» Try it
In the records below, find the line containing "[498,437,595,451] Используется ->"; copy exactly that line and all lines after it to the end, and nothing else.

» Listed records
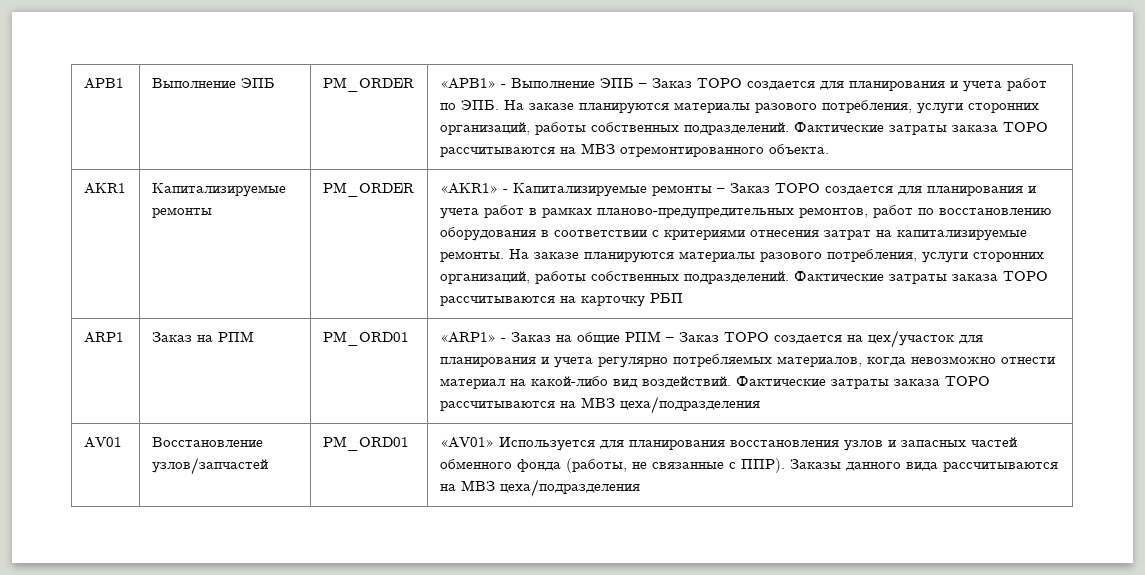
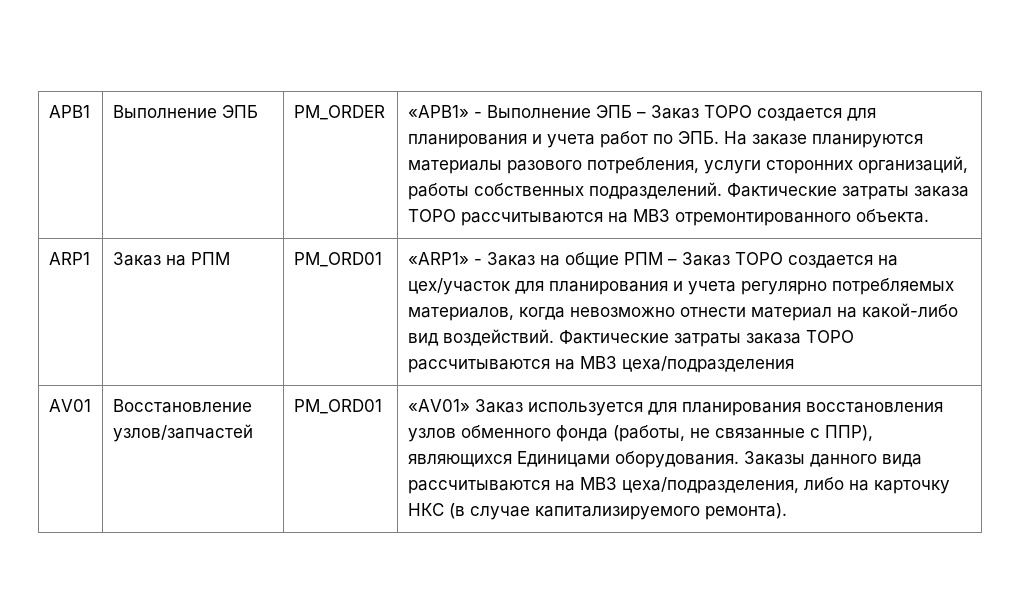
[83,183,126,194] [151,183,286,197] [151,207,212,218] [322,182,414,197] [439,183,1036,197] [439,205,1051,219] [439,227,1027,241] [439,249,1044,263] [439,271,1048,284] [439,293,683,307] // AKR1 | Капитализируемые ремонты | PM_ORDER | «AKR1» - Капитализируемые ремонты – Заказ ТОРО создается для планирования и учета работ в рамках планово-предупредительных ремонтов, работ по восстановлению оборудования в соответствии с критериями отнесения затрат на капитализируемые ремонты. На заказе планируются материалы разового потребления, услуги сторонних организаций, работы собственных подразделений. Фактические затраты заказа ТОРО рассчитываются на карточку РБП -> (929, 216) none
[498,437,595,451] Используется -> [474,399,643,416] Заказ используется
[887,437,1017,447] и запасных частей -> (456, 435) none
[740,458,785,473] ППР). -> [824,425,873,441] [407,451,739,468] ППР), являющихся Единицами оборудования.
[499,479,640,497] цеха/подразделения -> [621,477,950,494] [407,503,787,520] цеха/подразделения, либо на карточку НКС (в случае капитализируемого ремонта).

» Your response
[498,437,595,451] Используется -> [474,399,643,416] Заказ используется
[887,437,1017,447] и запасных частей -> (456, 435) none
[740,458,785,473] ППР). -> [824,425,873,441] [407,451,739,468] ППР), являющихся Единицами оборудования.
[499,479,640,497] цеха/подразделения -> [621,477,950,494] [407,503,787,520] цеха/подразделения, либо на карточку НКС (в случае капитализируемого ремонта).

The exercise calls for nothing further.